Recorded data:
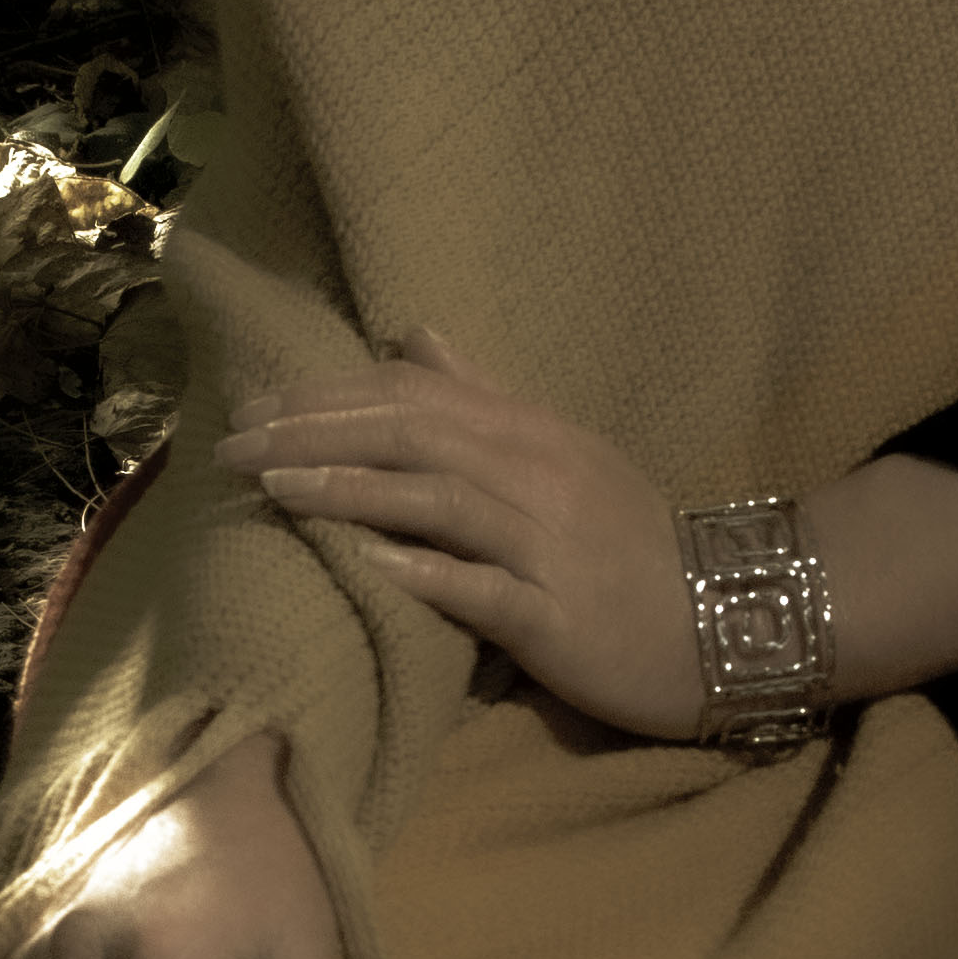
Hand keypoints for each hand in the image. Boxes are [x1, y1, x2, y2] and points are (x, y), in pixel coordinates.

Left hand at [213, 330, 703, 741]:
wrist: (724, 623)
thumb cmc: (629, 545)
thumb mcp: (561, 453)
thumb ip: (486, 398)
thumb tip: (415, 335)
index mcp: (531, 433)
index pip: (414, 395)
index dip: (329, 396)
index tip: (254, 407)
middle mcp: (537, 475)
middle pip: (412, 435)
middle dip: (316, 434)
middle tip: (233, 444)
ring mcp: (549, 545)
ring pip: (438, 500)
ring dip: (350, 489)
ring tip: (275, 489)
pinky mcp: (557, 617)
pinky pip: (483, 588)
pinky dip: (423, 572)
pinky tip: (364, 564)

Exercise brief: Each record above needs to be transcribed word for word, with its pictures omitted.

Finished task:
Hand keypoints for each hand in the image. Boxes are [x1, y1, x2, y2] and points are (x, y), in pixel coordinates.

Left hand at [213, 330, 703, 741]:
wrist: (724, 623)
thumb cmc: (629, 545)
thumb mcp: (561, 453)
thumb ip: (486, 398)
thumb tip: (415, 335)
index mcp: (531, 433)
index pip: (414, 395)
index dip: (329, 396)
index tip: (254, 407)
middle mcp: (537, 475)
middle pip: (412, 435)
middle dip: (316, 434)
middle tip: (233, 444)
ring mcp: (549, 545)
ring pip: (438, 500)
ring dip: (350, 489)
ring tip: (275, 489)
pinky mcp: (557, 617)
pinky pip: (483, 588)
pinky dip: (423, 572)
pinky tip: (364, 564)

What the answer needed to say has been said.